Liv Boeree started the final table of the WSOP Super Main Event in fourth place. She ended with parity, finishing in fourth place and cashing for $2.8 million. Or, as Boeree put it, a “shit ton of money.”
Even by top-end poker standards, $2.8M is a lot of money. And it not only catapulted Boeree into fourth place on the woman’s all-time money list (overtaking Maria Ho) but also saw her break the record for the biggest-ever cash by a female poker player.
It’s a remarkable achievement for a player who retired from the game a few years back to focus on her new project, the Win-Win Podcast, described as “a series of conversations with leading thinkers in search of solutions to humanity's biggest dilemmas.”
Over the past week in The Bahamas, Boeree has kicked back a bit and focused just on solving poker’s biggest dilemmas.
And she came very close to working them out enough to come out on top of one of the toughest $25K buy-in fields ever assembled.
Liv Boeree with her colleagues from the Super Main Event final table.
It turned out that the answers, for Liv at least, came from trusting her instincts and going with “vibes,” a refreshing antidote to the GTO play that is more familiar in elite poker. It’s a strategy that even her partner Igor Kurginov, himself a successful pro more versed on the GTO streets, endorsed.
“He was just like, ‘No, just keep following your gut. Don't worry, don't try and study charts or anything like that, just feel it out,’” Boeree told us after she was eliminated.
“I think genuinely as you get older you just get better at picking up social vibes and cues," she added. "Also, not to harp on about it, but it is a thing that women have in droves. That is one of our many strengths and I'm finally comfortable with leaning into that and being like, ‘Yeah, let's screw the math; let's just read people.'
"Sometimes you just get vibes and it's hard to put your finger on it, but you should listen to it.”
Many players would have been devastated at coming so close to a major bracelet win but in her exit interview with Jeff Platt, Boeree was jubilant.
“It was just the dream, just the most fun,” she said. “You know, when I retired from poker a few years ago, I'd kind of fallen out of love with the game because I had fallen into this weird, stagnant trap where I stopped being imaginative and trying new stuff and just was burnt out.
"And, you know, having now taken that time off, I feel like I can just see it with fresh eyes.”
Boeree always looked like she was enjoying herself despite the high-pressure environment.
Talking with PokerOrg’s Tiffany Michelle, Boeree’s eyes lit up when she was told she’d moved to fourth on the women’s all-time money list to sit behind only Vanessa Selbst, Kristen Foxen, and Kathy Liebert.
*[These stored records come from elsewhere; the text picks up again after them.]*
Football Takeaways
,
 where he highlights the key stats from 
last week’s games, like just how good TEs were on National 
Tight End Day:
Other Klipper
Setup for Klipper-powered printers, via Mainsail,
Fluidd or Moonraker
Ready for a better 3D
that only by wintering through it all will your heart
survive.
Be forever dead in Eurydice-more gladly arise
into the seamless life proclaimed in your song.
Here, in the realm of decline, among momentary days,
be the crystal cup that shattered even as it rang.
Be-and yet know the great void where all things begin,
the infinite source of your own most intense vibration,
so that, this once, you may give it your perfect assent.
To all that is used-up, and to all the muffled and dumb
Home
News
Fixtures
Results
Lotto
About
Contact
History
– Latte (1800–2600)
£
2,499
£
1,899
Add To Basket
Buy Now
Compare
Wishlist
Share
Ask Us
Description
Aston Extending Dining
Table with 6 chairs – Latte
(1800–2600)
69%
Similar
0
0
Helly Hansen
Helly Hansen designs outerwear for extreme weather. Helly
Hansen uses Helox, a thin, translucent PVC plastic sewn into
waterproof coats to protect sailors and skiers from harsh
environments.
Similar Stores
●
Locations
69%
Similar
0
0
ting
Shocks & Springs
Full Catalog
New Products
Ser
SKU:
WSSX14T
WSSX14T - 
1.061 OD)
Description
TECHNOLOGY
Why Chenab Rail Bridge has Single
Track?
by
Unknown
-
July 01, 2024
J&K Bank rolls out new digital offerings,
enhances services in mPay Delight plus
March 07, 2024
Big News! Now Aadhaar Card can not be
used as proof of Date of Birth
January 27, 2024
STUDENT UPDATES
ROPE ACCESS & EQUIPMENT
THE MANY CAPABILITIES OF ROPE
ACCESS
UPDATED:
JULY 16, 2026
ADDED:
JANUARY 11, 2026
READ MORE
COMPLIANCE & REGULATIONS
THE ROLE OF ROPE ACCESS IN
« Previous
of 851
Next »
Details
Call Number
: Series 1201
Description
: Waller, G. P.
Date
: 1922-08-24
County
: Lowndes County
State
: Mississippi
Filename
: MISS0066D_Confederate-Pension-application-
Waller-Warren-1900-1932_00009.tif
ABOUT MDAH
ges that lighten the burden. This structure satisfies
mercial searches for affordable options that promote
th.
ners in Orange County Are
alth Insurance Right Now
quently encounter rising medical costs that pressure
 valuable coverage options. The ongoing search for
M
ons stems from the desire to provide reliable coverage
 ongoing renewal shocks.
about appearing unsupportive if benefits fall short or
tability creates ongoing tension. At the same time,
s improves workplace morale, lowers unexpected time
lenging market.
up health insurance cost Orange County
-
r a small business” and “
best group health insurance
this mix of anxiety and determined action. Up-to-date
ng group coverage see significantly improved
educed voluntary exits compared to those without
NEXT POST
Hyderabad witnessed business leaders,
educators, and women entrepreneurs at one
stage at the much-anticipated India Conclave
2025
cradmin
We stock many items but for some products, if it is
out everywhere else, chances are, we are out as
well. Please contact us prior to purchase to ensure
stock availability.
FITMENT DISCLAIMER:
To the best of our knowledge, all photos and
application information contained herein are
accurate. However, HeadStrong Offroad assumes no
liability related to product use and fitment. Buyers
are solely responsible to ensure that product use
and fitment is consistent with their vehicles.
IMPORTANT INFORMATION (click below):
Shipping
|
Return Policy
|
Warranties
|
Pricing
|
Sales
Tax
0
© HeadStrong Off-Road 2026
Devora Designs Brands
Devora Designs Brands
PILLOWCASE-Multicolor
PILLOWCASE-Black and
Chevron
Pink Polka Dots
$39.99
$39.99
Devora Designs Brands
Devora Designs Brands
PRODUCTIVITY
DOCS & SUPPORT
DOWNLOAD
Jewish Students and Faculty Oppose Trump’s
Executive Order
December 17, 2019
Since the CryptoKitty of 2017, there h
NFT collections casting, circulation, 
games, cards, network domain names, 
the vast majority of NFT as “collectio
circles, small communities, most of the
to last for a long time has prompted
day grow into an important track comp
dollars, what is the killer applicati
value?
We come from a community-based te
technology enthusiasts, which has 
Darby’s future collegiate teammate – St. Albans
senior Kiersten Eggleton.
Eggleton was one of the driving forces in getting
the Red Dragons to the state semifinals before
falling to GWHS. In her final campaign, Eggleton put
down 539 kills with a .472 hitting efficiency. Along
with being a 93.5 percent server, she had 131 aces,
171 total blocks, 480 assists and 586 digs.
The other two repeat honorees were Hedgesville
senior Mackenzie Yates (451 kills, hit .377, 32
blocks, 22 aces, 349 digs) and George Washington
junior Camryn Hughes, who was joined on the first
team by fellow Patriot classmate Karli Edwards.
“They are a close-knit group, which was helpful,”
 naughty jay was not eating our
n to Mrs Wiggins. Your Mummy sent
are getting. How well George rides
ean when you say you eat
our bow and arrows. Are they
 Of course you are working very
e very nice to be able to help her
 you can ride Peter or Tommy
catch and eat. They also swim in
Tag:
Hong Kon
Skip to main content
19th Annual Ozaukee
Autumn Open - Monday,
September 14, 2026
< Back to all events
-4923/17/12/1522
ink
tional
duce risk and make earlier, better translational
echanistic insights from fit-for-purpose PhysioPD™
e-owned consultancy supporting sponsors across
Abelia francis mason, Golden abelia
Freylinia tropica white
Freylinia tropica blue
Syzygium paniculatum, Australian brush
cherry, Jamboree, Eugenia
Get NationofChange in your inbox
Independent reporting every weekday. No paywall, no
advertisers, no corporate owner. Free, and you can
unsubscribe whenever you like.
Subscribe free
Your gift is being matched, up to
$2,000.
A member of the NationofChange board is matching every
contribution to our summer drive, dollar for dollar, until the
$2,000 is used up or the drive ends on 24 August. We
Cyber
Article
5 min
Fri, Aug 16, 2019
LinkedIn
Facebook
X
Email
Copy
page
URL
“Wow! Okay,” she said. “It’s a shit ton of money,” Boeree said. “I don't know what people think, and I don't want to talk about money, but that's an insane amount of money for me.”
And how is she planning on spending the money?
“Actually, I know what I'm going to do,” Boeree told Tiffany. “Before this tournament started, I said to myself, I'm going to pledge 20% of whatever I win to help get rid of factory farming or at least improve the conditions for animals on factory farms, because it is literally the worst thing on earth, what's going on there. I won’t get into it.
“I haven't figured out exactly how and what are the best charities yet, but luckily I know people who know how to do that.”
It's a feel-good end to a feel-good story.
And while the massive win hasn’t convinced her to come back to the game full time – her Win-Win project is too important to her for that – we hope it inspires her to carry on making the sort of cameo appearances that even Elon Musk takes notice of.